By graduation, I no longer wondered if I’d come out, just when.
Then a summer trip to Israel bumped it up my priority list. Amidst throngs of worshipers writing notes at the Western Wall, I was struck by an urge to be sincere and scribbled, “Give me the strength to be who I am.” I rolled the paper tight and slid it into the Wall’s towering face. Only now do I appreciate the irony of embracing my homosexuality by shoving something into a crack. I resolved to keep a photo of the Wall as my desktop image until I came out. Each time I opened my laptop, I felt a gentle prod in a private language of accountability between my past and future selves.
I’d won a scholarship for a one-year master’s at Cambridge, and I liked the idea of coming out in England—of going somewhere different to become someone different. I planned to tell my parents on our last night together in London, after seeing the play War Horse.
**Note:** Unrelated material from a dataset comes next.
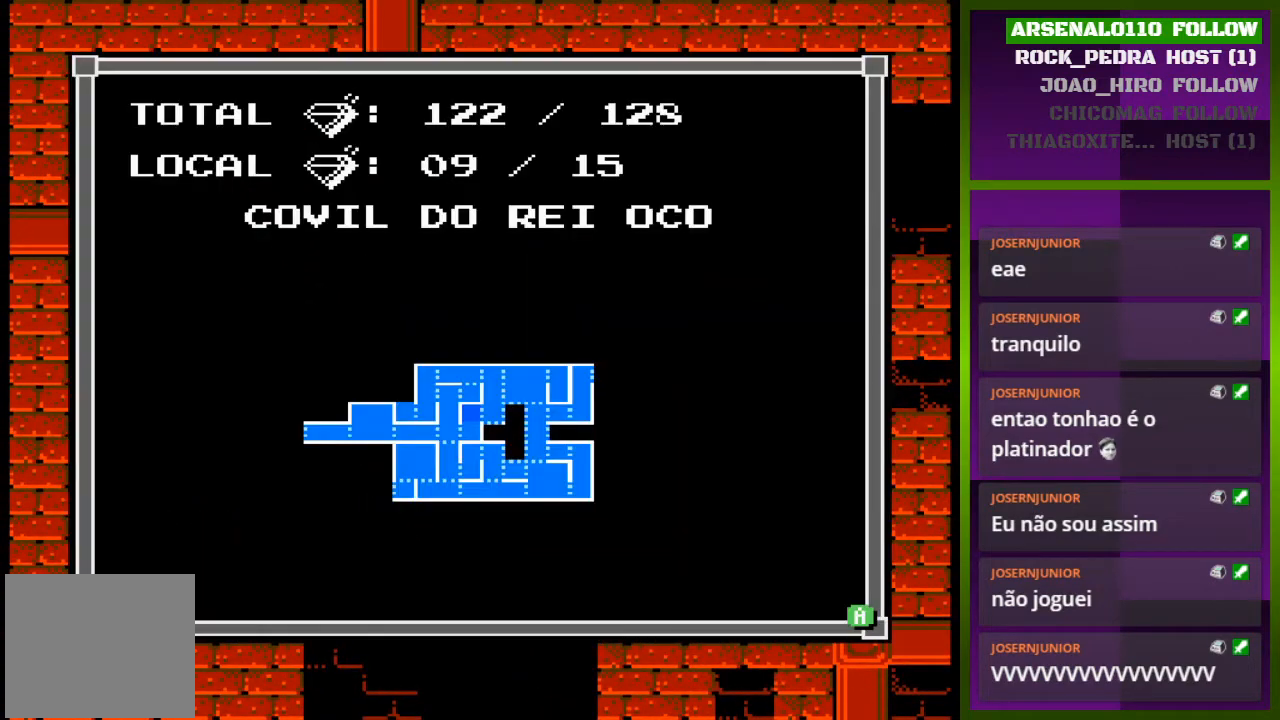
{"buttons": ["DPAD_RIGHT"], "events": [[200, "TRIANGLE", "down"], [267, "DPAD_RIGHT", "down"], [300, "TRIANGLE", "up"]]}
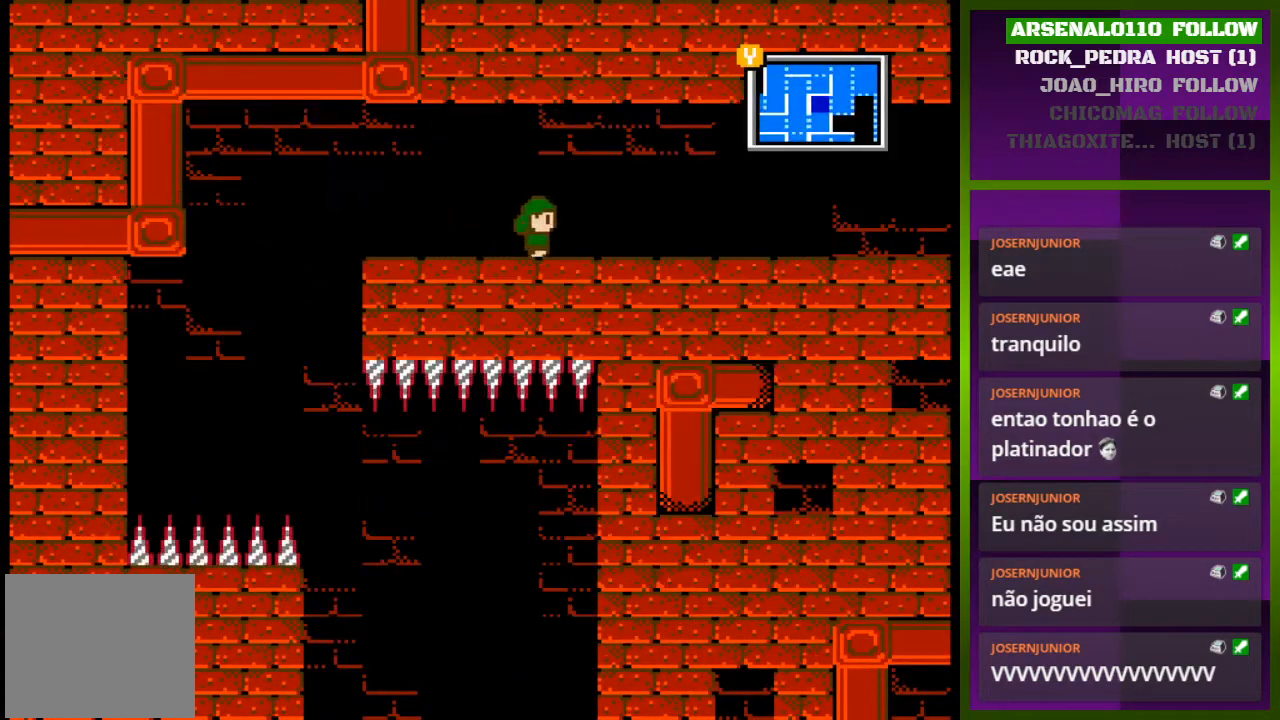
{"buttons": ["DPAD_RIGHT"], "events": []}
I figured we’d all be in a good mood when I shared the news back in their hotel room.
My plan: great.
My poker face: not so much.
At intermission, while downing a vodka soda, I clearly looked preoccupied because Dad asked what I was thinking about.
“Nothing,” I said, too consumed with thought to muster a better answer.
On the plus side, I now had material for my imminent coming-out script. I knew that words could easily fail me in the moment, so, like an actor prepping for an audition, I silently practiced the rest of the evening: Dad, you know when you asked me what I was thinking about? What I was really thinking about was how to tell you I’m gay.
Back at the hotel, I walked them to their room and delivered my lines. I could barely finish before losing it. I was overtaken by emotion—first fear and then joy. Catharsis. My secret was out. The hiding was over. I could let down my guard and free up the energy I’d spent on protecting a lie for all those years.
My parents rushed over to embrace me. My sobbing induced their sobbing, and we remained in a huddle of tears until Dad asked, “Why are we crying?”
It was classic Dad. Though framed as a question, it was more of a statement, with a powerful message that set the tone for the night. He was saying, “[We love you. You love us. This isn’t sad, so] why are we crying?”
“Because I’m happy,” I replied.
They juggled dual impulses to process their own feelings and address mine, and that multi-tasking took distinct forms. Mom had all the questions you’d expect, ranging from “Have you been safe?” to “Will you have children?” Dad continued to inject levity with lines like, “This just makes our family hipper!”
It was a warm and affirming reception, but I still dreaded day two. Would Mom use an overly soft tone as if I’d attempted suicide? Would Dad show me articles he’d googled on parenting a gay son? Would they look sleep-deprived? Teary-eyed?
If anything, the morning after was awkward for not being awkward. Perhaps we’d absorbed the British Keep Calm and Carry On mantra, or perhaps we genuinely felt the day could start like any other. We caught an early train to Cambridge, at which point, as I’d hoped, our checklist of errands dominated the afternoon. We only had one day to make my spartan dorm room habitable, and I had a welcome event that evening, so there was scant time for in-depth discussion.
My master plan was going so well until they asked if we could meet again after their week of U.K. sightseeing. I knew that my evasion tactic of “I’m gay, goodbye!” wasn’t the fairest farewell, so I relented and met them in London for a proper debrief on what my gayness meant for the year(s) ahead. More than anything, they wanted assurance that I felt comfortable starting this quote-unquote “new life” so far away from friends and family.
“That was the point!” I told them.
What I didn’t tell them was that I’d already met someone.